Monday, Jul. 01, 1991
Bringing Back Storytelling
By Richard Zoglin
Jack Nicholson's best performance in the past five years? With all due respect to Batman and The Witches of Eastwick, it just may be a half-hour stint Nicholson did for, of all things, a children's video. He is narrator of The Elephant's Child, an adaptation of Rudyard Kipling's whimsical story about how the elephant got its trunk. Backed by the music of Bobby McFerrin, Nicholson gives a droll, spirited reading, wrapping his tongue around Kipling's sensuous words -- "the great, gray-green, greasy Lim-po-po River" -- like a gourmet savoring oysters.
By the same token, it would be hard to imagine a funnier, better modulated comic performance from Robin Williams than the Babel of Slavic accents he brings to a Russian folktale called The Fool and the Flying Ship. Or a more touching turn by Sigourney Weaver than her reading of the pensive Japanese story Peachboy. Or a sprightlier showcase for Michael Palin's Pythonesque versatility than his rendition of Jack and the Beanstalk.
Star power has come to children's video. More important, so has the lost art of storytelling. Credit goes to a small Connecticut company called Rabbit Ears Productions, which for six years has been assembling a library of children's literature on video. Each story is illustrated by a top-flight artist, scored by a noted composer (Ry Cooder, Herbie Hancock) and narrated by a moonlighting Hollywood actor.
For kids brought up on frenetic Saturday-morning animation, these half-hour videos are leisurely paced and look comparatively low-tech. Visually, they are little more than still pictures strung together in a technique known, rather generously, as dissolve animation. Sales have been moderate (cost: $9.95 or $14.95 a tape), but titles are multiplying rapidly. Following its initial series of 18 storybook classics (Thumbelina, read by Kelly McGillis; The Emperor's New Clothes, with John Gielgud), the company has just launched a new collection of folktales from around the world, featuring stars like Denzel Washington and Max von Sydow. Also in the works: legendary American tales and Bible stories. The videos are being run on the Showtime cable network, and Raul Julia is recording them in Spanish.

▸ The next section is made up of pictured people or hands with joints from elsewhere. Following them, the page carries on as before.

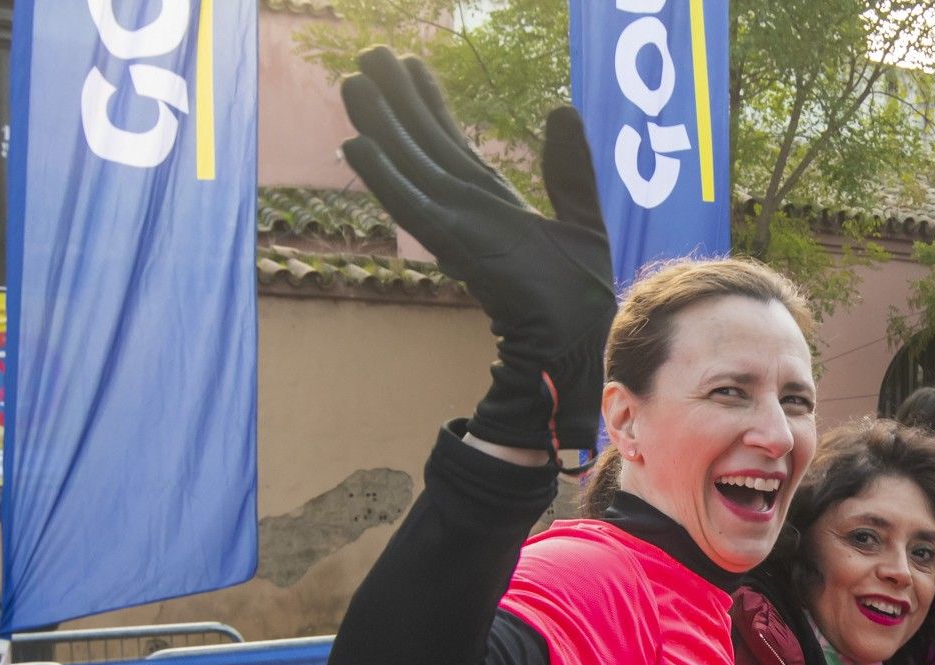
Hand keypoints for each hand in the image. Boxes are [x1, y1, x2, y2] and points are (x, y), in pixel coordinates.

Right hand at [340, 48, 615, 450]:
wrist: (574, 340)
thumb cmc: (577, 295)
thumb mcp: (583, 217)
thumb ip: (569, 168)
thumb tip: (562, 109)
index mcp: (493, 202)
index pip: (452, 143)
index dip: (429, 103)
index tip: (408, 63)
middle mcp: (467, 209)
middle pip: (422, 146)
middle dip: (395, 101)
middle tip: (366, 53)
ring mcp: (457, 226)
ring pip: (409, 167)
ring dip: (379, 127)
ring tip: (352, 82)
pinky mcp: (455, 246)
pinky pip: (412, 206)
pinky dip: (385, 178)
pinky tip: (356, 144)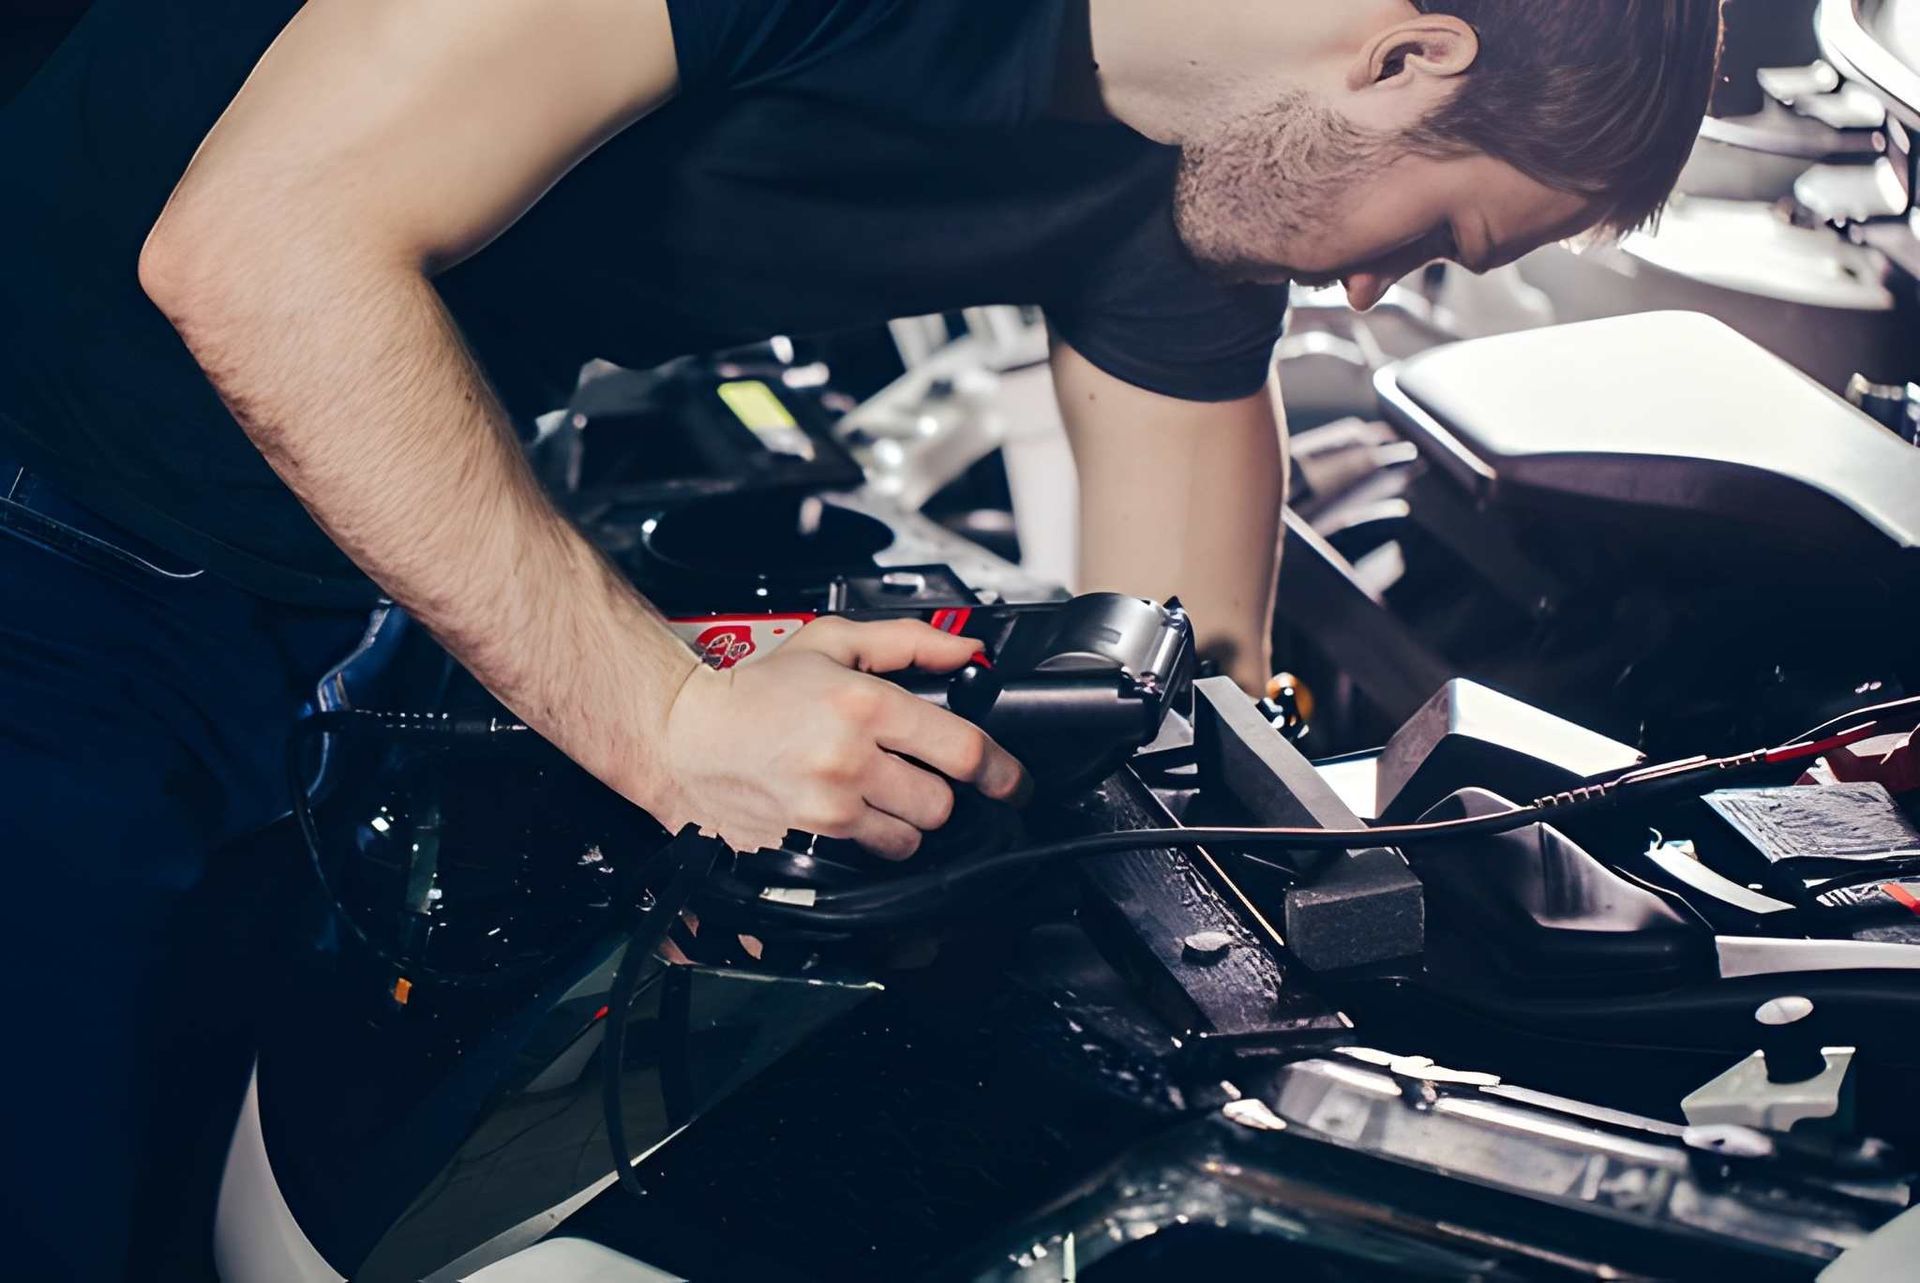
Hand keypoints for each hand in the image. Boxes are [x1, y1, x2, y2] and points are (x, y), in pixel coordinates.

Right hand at [653, 617, 1030, 857]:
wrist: (687, 736)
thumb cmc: (758, 690)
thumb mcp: (834, 642)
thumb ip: (911, 642)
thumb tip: (970, 653)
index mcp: (863, 705)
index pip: (961, 749)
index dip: (1000, 769)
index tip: (1011, 780)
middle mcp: (849, 760)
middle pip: (942, 803)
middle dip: (939, 790)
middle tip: (913, 771)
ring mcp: (827, 808)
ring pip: (911, 836)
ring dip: (907, 819)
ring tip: (874, 789)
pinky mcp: (808, 843)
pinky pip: (872, 857)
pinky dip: (873, 841)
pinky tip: (850, 813)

The success of Rabbit Ears has a fairy-tale quality of its own. The company is the brainchild of Mark Sottnick, 46, a former high school science teacher from Philadelphia, who began making children's films in the early '80s. In 1985 he and his partner (and now wife) Doris Wilhousky produced a TV version of one of their favorite children's stories, The Velveteen Rabbit. They managed to persuade Meryl Streep -- the "friend of a friend" -- to read the narration. The tape won a passel of awards and set Rabbit Ears hopping. In the past year the staff has grown from four to 18, straining the capacity of the two-story barn-wood building in Westport, Conn., that serves as a homey headquarters.
Sottnick is quick to admit that because of the low action level and sophisticated content of Rabbit Ears tapes, "they're not going to be every kid's cup of tea." But he adds, "I think the stories should be what every parent strives for: not to sell kids short." In an age of Smurfs, Urkels and Ninja Turtles, that should be music to parents' ears.